Legislation passed today will prohibit discrimination against LGBTQ Americans

Congresswoman Chellie Pingree (D-Maine), a vice chair of the House LGBTQ Caucus, today celebrated the passage of the Equality Act, legislation to expand existing civil rights protections to prohibit discrimination based on sexual orientation and gender identity.

“For more than 15 years, Maine has had civil rights protections for our LGBTQ neighbors. We’ve stood together against bigotry and made sure that everyone in our state has equal access to housing, education, credit, employment, and public accommodations,” said Pingree. “But in most states, a same-sex couple can get married one day and legally denied service at a restaurant or evicted from their apartment the next. The Equality Act would right this wrong and extend civil rights to everyone—no matter who they love or how they identify. I’ve proudly advocated for this bill for years, and I’m thrilled to see it pass the House today.”

Currently, only 21 states—including Maine—have explicit laws barring discrimination based on sexual orientation in employment, housing, and public accommodations, and only 20 states have such protections for gender identity. In 27 states, a person is at risk of being denied housing because of their sexual orientation or gender identity. LGBTQ people are also at risk of being denied access to education in 31 states, and the right to serve on a jury in 41 states.
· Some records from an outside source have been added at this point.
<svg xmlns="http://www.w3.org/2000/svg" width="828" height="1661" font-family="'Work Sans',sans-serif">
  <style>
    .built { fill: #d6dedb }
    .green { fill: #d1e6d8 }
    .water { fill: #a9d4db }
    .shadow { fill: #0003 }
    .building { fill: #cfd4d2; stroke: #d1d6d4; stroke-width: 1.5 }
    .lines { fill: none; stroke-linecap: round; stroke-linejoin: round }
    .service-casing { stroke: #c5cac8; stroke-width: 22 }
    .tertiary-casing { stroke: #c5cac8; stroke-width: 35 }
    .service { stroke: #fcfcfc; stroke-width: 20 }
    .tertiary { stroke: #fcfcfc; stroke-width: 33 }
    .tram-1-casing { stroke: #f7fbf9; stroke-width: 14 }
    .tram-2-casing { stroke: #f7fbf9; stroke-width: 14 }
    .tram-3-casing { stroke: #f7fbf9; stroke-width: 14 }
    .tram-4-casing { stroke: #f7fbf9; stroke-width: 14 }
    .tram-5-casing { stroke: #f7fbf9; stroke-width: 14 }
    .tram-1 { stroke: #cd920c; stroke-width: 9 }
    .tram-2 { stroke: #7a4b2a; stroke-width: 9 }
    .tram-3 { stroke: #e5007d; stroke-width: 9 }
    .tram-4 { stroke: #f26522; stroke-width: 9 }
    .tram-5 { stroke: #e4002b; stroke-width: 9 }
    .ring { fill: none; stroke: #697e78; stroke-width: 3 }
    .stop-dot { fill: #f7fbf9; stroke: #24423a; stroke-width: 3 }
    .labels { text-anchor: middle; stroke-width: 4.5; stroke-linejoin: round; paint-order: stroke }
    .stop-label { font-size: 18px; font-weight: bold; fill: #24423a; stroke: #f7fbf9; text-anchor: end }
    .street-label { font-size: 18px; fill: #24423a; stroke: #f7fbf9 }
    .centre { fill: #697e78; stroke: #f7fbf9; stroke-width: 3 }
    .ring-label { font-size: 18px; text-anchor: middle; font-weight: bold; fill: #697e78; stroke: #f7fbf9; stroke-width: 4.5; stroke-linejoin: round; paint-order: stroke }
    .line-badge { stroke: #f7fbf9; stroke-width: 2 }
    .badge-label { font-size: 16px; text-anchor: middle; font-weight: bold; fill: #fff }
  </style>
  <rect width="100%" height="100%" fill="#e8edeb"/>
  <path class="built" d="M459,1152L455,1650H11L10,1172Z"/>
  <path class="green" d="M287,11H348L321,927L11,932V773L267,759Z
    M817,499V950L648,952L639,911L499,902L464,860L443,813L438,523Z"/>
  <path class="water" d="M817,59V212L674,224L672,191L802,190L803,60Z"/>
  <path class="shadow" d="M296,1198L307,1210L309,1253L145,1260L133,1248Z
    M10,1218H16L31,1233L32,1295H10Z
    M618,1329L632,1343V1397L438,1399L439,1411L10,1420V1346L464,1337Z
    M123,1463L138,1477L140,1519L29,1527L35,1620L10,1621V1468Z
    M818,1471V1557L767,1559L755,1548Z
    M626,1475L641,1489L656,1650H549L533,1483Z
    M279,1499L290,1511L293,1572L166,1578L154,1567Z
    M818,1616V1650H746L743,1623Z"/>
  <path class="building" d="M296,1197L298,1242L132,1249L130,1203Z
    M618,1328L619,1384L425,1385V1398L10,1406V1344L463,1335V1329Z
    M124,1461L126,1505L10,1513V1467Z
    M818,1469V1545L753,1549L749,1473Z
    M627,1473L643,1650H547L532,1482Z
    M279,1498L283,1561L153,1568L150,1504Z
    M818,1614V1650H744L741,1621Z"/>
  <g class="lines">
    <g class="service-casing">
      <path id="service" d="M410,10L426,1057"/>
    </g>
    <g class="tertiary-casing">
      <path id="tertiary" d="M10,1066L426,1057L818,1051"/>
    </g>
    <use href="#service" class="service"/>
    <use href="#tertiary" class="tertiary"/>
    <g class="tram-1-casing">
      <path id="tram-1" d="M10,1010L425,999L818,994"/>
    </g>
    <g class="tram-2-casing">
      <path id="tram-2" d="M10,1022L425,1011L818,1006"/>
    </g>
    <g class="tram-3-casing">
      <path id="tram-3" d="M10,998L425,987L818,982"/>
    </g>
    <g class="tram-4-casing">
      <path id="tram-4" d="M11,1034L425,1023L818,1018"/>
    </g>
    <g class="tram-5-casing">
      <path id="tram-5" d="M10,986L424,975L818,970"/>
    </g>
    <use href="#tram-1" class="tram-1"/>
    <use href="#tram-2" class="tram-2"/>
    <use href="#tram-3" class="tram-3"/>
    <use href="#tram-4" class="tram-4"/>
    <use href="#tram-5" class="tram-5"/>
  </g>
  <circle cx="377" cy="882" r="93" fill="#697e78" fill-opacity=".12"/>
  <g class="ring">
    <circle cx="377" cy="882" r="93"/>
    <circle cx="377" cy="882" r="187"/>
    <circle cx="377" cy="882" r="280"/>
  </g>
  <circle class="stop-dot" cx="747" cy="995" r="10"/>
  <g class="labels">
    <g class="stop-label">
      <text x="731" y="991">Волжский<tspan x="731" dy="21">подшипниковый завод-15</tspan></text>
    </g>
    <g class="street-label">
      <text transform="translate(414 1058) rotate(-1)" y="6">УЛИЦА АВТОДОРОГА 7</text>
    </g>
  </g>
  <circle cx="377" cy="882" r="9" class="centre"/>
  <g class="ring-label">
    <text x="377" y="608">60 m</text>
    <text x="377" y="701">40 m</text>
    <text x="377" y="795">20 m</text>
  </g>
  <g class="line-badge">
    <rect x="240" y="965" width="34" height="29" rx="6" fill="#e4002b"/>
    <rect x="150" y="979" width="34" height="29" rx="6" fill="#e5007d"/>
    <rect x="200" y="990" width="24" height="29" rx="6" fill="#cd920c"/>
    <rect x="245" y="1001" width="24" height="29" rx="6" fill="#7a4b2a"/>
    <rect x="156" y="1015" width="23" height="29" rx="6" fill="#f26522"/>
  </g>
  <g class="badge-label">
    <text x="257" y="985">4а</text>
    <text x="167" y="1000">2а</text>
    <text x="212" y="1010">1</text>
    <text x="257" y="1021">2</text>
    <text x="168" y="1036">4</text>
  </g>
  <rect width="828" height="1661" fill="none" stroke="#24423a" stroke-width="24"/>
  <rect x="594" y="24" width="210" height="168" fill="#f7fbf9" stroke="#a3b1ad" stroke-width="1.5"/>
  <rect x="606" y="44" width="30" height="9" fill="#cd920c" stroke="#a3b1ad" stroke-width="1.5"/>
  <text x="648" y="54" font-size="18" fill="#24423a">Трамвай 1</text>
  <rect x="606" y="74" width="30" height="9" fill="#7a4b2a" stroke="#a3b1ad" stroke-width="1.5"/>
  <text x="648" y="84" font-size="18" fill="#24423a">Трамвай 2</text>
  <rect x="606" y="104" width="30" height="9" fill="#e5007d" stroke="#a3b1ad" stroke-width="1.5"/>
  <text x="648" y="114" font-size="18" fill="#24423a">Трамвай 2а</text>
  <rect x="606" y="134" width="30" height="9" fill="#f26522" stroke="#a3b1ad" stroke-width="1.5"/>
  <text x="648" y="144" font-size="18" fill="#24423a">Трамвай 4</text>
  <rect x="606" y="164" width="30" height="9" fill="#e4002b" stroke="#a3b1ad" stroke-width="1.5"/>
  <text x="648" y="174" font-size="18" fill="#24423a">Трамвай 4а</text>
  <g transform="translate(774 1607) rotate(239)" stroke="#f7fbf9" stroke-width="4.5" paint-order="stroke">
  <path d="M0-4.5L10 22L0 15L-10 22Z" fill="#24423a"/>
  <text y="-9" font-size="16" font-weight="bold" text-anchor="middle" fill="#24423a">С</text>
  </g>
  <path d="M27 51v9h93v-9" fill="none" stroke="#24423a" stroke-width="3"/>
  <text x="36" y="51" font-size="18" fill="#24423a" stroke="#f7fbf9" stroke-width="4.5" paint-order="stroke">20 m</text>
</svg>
The Equality Act remedies these disparities by amending existing federal civil rights laws to explicitly prohibit discrimination on the basis of sexual orientation and gender identity in employment, education, housing, credit, jury service, public accommodations, and federal funding.

The Equality Act has the bipartisan support of Members of Congress, the strong support of the business community, and the overwhelming support of the American people—with more than 7 in 10 supporting the Equality Act. President Biden has pledged to make the Equality Act a priority of his first 100 days in office. 

In June 2020, the U.S. Supreme Court ruled that workers could not be fired from their jobs for their sexual orientation. However, the Equality Act would further extend and codify civil rights protections for LGBTQ individuals across the country.